Copying sub-arrays from Jacobians

ericagol commented 3 years ago

To use BLAS for Jacobian multiplication, we first copy from the full jacobian the portion for the two bodies involved in a drift-kepler step:

https://github.com/ericagol/NbodyGradient/blob/c59e961cec6c2de1386737cb613e043775a606ab/src/utils.jl#L48-L100

and then copy back after the multiplication is complete.

These routines take about 50% of the processing time, and is much slower than the actual BLAS multiplication! Which is weird since it is just copying a portion of a matrix into another.

I'm wondering if there is some way to speed this up - right now we are probably doing something inefficiently? It also may be worth looking into LazyArrays: https://github.com/JuliaArrays/LazyArrays.jl

Any ideas @langfzac @giordano?

giordano commented 3 years ago

Can I see a reproducible example, with the input arguments for these functions, so that I can profile them? One gotcha is that slicing in Julia creates a copy, instead of taking a view (see https://docs.julialang.org/en/v1/manual/performance-tips/#man-performance-views), but as far as I can see here you're copying the arrays elementwise, which should be ok.

In principle copying elements of arrays should be relatively fast

julia> using BenchmarkTools

julia> function copy_array!(dest, src)
           for idx in eachindex(src)
               @inbounds dest[idx] = src[idx]
           end
           return dest
       end
copy_array! (generic function with 1 method)

julia> n = 1000
1000

julia> @btime copy_array!(A, B) setup = (A = Matrix{Float64}(undef, n, n); B = randn(n, n));
  722.835 μs (0 allocations: 0 bytes)

this takes a bit less than a millisecond to copy one million elements. Broadcasting the entire array is slightly faster, but same order of magnitude:

julia> @btime A .= B setup = (A = Matrix{Float64}(undef, n, n); B = randn(n, n));
  424.848 μs (0 allocations: 0 bytes)

I don't think multiplication of matrices of these sizes would be faster than that

julia> @btime A * B setup = (A = randn(n, n); B = randn(n, n));
  14.267 ms (2 allocations: 7.63 MiB)

Note that broadcasting the entire array is on-par with memcpy:

julia> memcpy!(A, B) = ccall(:memcpy, Cvoid, (Ptr{Cvoid}, Ptr{Cvoid}, Csize_t), A, B, sizeof(B))
memcpy! (generic function with 1 method)

julia> @btime memcpy!(A, B) setup = (A = Matrix{Float64}(undef, n, n); B = randn(n, n))
  447.388 μs (0 allocations: 0 bytes)

so you can't get much faster than that.

ericagol commented 3 years ago

@giordano Thanks for the suggestions! Here's a script which sets up the outer solar system and runs NbodyGradient for 5,000,000 days with 50-day time steps (first without, then with derivatives):

NBG_performance.zip

I then used the integrate function to profile the code.

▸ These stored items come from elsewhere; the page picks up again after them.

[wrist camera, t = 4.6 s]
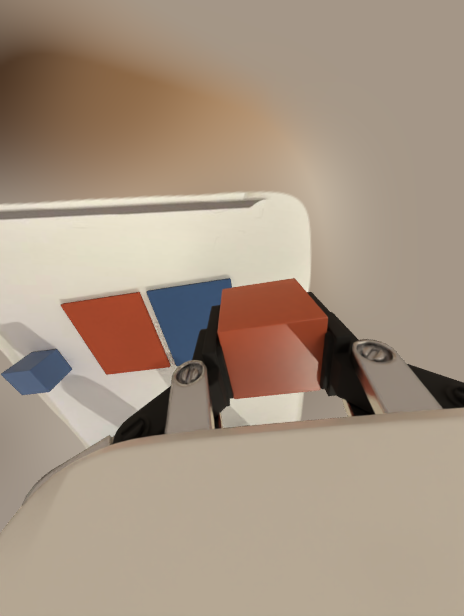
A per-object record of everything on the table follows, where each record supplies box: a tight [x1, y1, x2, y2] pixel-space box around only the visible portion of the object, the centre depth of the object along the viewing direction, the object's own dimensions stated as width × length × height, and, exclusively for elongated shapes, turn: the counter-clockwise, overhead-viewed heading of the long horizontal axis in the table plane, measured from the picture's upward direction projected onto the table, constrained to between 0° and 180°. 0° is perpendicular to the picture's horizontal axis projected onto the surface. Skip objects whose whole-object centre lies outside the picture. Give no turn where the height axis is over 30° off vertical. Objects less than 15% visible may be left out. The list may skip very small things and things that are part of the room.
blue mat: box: [147, 278, 232, 366], centre depth 24 cm, size 12×10×1 cm
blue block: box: [1, 349, 72, 395], centre depth 25 cm, size 4×4×4 cm
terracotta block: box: [217, 278, 328, 399], centre depth 9 cm, size 4×4×4 cm
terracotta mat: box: [61, 292, 170, 375], centre depth 25 cm, size 12×10×1 cm
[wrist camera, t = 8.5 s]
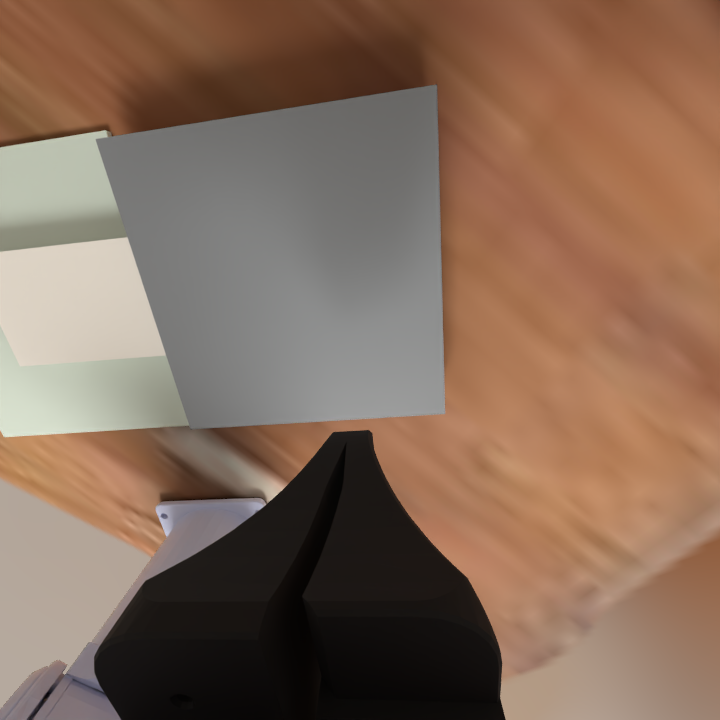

giordano commented 3 years ago

Ok, I had a look, but frankly I think those functions are already pretty quick, I don't think you can speed them up by much. You're also already looping in the correct (column-major) order.

With your ic, I get

julia> using BenchmarkTools

julia> s = State(ic);

julia> d = Derivatives(Float64, s.n);

julia> @btime copy_submatrix!($(s), $(d), 21, 28, 35)
  283.110 ns (0 allocations: 0 bytes)

This has copied 994 elements across different arrays. On average, the copy of one element takes tenths of one nanosecond, which is on the same order of magnitude as the benchmarks above, including the memcpy.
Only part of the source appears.